TASK INSTRUCTIONS ▸
Find the lines of data that contain the string "Morena", then list them.

SUPPLIED DATA section start

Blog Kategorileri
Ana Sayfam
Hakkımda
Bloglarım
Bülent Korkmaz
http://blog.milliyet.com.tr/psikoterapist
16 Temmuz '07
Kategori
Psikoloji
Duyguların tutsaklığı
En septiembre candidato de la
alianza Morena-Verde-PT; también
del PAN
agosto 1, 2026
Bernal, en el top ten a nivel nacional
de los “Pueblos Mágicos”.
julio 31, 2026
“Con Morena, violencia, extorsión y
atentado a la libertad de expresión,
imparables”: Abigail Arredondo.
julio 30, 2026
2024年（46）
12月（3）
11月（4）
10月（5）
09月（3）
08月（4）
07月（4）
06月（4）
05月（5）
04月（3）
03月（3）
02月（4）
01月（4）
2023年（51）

SUPPLIED DATA section end
SUPPLIED DATA section start

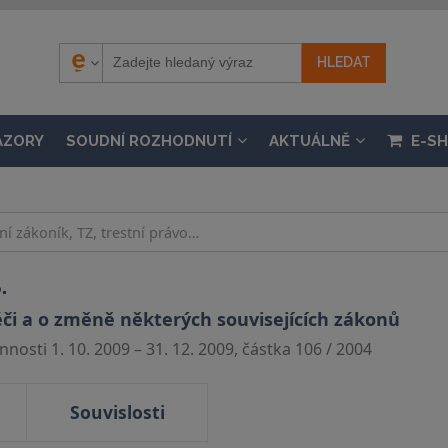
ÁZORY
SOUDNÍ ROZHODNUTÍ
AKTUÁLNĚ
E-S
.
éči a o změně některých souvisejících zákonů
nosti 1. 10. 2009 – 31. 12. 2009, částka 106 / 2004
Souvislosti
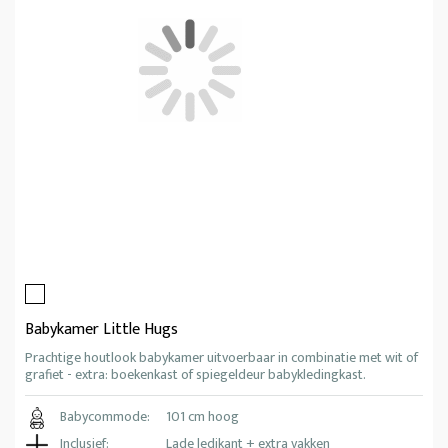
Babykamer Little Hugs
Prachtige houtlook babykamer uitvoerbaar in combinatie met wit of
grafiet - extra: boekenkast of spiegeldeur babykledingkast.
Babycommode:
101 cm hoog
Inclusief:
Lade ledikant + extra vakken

SUPPLIED DATA section end

RESULT ▸
alianza Morena-Verde-PT; también
“Con Morena, violencia, extorsión y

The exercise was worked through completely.